Bodybuilding meal prep means preparing a healthy meal in advance for the days ahead. Having your meals prepared in advance is very convenient for people with very tight schedules. Efficient meal prepping helps a bodybuilder in many ways, let's discuss how can this help you.
It saves time, ensures proper calorie intake for effective muscle growth, reduces meal portion sizes, and can help track food shopping budgets. Meal prep also helps us avoid taking meals from unhealthy sources. Having pre-prepared meals enables a muscle-builder to pay much more concentration on gym workouts to gain muscle.
Why nutritional knowledge is important?
If you are on the journey of building muscle then you should have at least basic nutritional knowledge. A good understanding of muscle-building foods helps us get the best result from bodybuilding meal prepping.

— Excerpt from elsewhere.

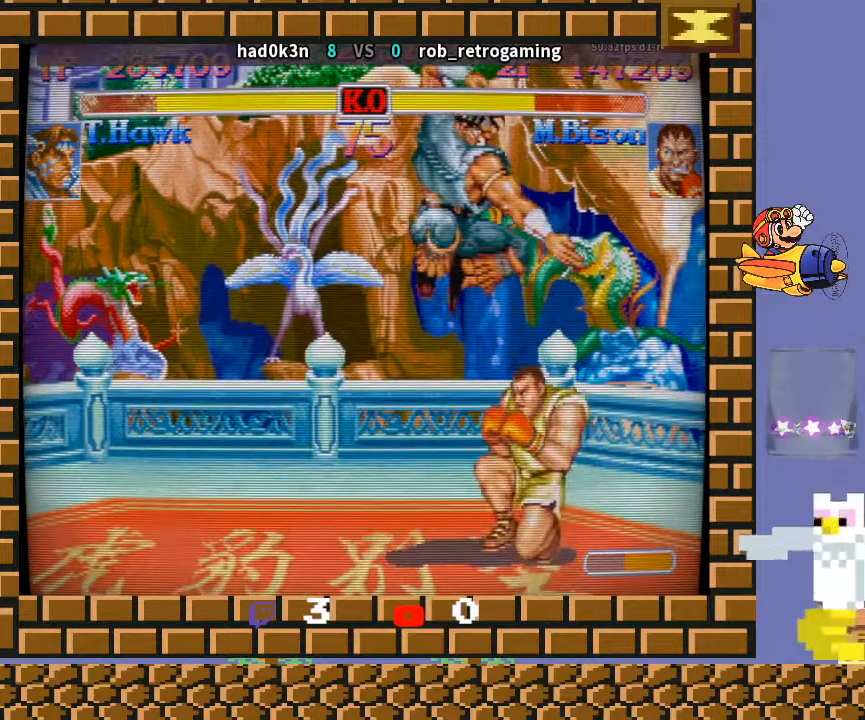
{"buttons": ["TRIANGLE", "R1"], "left_stick": "left", "events": [[300, "left_stick", "center"], [433, "R1", "down"], [433, "TRIANGLE", "down"], [467, "left_stick", "left"]]}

A perfect combination of macro and micronutrients ensures healthy meals to build muscle optimally.
Some of the basics in nutrition that you need to know are protein, carbohydrates, and fats together are known as macronutrients. Nutritional experts recommend people eat a proportion of macronutrients. Up to 55% carbohydrates, 30% protein, and 15% fats for better health benefits and optimal muscle gain.
As we know that calorie intake is an important part of gaining or losing weight. We should take into account that the daily ideal calorie intake depends on a bodybuilder's age, weight, height, and lifestyle. It ranges from 1500 to 3500 calories per day.
During a bulking phase, a muscle builder needs to add 250 to 500 calories to his daily calorie intake to boost muscle mass. However, in a cutting phase or muscle maintenance period, one has to decrease their daily calorie intake. The proper calorie count is key to effective bodybuilding meal prep.
The following step by step guide explains everything you need to learn for practical bodybuilding meal prep:
- Making a meal plan
- Selecting the right muscle building foods
- Choosing appropriate meal prep recipes
- Going grocery shopping
- Following a convenient method of meal prepping
- Cooking/preparing muscle building foods
- Storing and preserving prepared meals
- Reheating portioned meals before eating
Make a Meal Plan
A clear meal plan will help you in a variety of ways, by keeping everything organized in your meal prepping activities. When your time is limited, you can schedule things in the shortest time possible. Additionally, you can calculate your required daily calorie intake with accuracy. It also helps you determine what to eat for each meal of the day, such as breakfast, snacks, lunch and dinner.
Besides this, having a meal plan plays an important factor in helping with discipline eating which is necessary for controlling cravings. Having a set time for eating can also develop a pattern for better meal preparation habits.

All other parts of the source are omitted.